L’après-midi, c’est à la fac de Droit de Marseille, sur la Canebière, que la messe s’est continuée — avec le discours du recteur. Après un long historique de l’Académie depuis 1808, il s’est lancé dans le dur : « L’école il y a trente ans ne luttait pas contre le décrochage scolaire, au contraire elle le favorisait. N’êtes-vous pas les témoignages vivants de ces progrès de l’école ? » En voilà un bon petit soldat du collège unique !
Futures cibles humaines
Le discours public autorise-t-il toutes les hyperboles ? « L’école française accueille plus de nationalités que l’ONU » — hmm, difficile à concevoir, une nationalité hors ONU — ou peut-être fait-il allusion aux « communautés », comme on dit désormais ? Les métaphores viennent au secours de ses hyperboles : « Le sage voit les pétales de la rose, mais l’imbécile en voit les épines » — Brighelli, vous êtes repéré ! Le recteur a spécifié qu’il utilisait un proverbe arabe à cause du public qu’à Marseille, nous avions toutes les chances d’accueillir.
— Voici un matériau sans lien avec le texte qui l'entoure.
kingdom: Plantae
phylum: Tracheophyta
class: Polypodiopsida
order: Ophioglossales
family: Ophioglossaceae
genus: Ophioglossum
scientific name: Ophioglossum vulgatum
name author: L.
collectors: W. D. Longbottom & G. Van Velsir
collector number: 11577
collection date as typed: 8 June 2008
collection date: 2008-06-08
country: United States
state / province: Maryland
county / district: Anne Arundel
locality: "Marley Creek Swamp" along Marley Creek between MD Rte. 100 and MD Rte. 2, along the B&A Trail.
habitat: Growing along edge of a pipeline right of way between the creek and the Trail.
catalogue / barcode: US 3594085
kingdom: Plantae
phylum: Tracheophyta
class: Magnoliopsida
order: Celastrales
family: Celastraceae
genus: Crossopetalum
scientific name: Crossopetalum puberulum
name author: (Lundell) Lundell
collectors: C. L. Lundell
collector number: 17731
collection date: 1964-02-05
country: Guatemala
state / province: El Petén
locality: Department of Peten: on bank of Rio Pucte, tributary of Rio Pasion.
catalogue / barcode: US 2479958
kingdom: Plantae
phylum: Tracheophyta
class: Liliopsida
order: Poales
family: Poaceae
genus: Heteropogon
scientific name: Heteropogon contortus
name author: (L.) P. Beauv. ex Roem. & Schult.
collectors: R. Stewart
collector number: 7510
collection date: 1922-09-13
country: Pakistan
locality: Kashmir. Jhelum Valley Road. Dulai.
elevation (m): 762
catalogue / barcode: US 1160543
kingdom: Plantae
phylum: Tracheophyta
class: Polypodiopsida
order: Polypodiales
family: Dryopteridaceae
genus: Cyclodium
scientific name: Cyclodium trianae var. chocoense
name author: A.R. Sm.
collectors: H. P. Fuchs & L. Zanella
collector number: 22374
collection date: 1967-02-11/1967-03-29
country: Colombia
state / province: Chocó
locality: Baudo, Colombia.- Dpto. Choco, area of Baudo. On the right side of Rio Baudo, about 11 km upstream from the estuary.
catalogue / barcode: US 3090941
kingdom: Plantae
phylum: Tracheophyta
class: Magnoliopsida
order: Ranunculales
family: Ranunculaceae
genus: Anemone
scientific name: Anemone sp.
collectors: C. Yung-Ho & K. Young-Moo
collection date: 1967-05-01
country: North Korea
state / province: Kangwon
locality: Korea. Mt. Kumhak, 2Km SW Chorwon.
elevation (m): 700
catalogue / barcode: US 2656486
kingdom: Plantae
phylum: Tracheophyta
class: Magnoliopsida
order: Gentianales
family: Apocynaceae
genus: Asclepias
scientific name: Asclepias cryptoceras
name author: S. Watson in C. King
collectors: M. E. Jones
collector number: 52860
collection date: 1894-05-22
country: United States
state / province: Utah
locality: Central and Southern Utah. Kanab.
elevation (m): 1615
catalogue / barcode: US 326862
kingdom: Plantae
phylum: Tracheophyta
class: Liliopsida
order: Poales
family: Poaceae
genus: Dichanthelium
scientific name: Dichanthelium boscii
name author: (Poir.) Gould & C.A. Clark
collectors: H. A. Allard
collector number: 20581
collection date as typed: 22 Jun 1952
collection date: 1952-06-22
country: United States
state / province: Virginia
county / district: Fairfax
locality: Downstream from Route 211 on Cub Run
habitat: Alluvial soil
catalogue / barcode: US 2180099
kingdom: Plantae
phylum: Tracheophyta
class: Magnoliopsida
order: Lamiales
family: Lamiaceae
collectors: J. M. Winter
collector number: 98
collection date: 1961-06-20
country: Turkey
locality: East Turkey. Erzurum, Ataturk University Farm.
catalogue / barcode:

Il ne doit pas sortir souvent à Belsunce, où les Chinois commencent à supplanter les Maghrébins : il convient donc d’actualiser les métaphores : « Quand le sage montre la lune, l’imbécile regarde Meirieu. »
« On ne peut plus dire que vous êtes partis pour un long fleuve tranquille, vous faites même partie des toutes premières promotions qui allez connaître des évolutions considérables dans votre carrière » : maître de Jiu-jitsu comme Néo(prof) dans Matrix ?Cibles humaines ?
Et cerise sur le gâteau, « vous êtes des intellectuels, vous n’êtes pas des exécutants ». Oui — pour 1500 € par mois pour nous faire cracher à la gueule, nous sommes presque des exécutés.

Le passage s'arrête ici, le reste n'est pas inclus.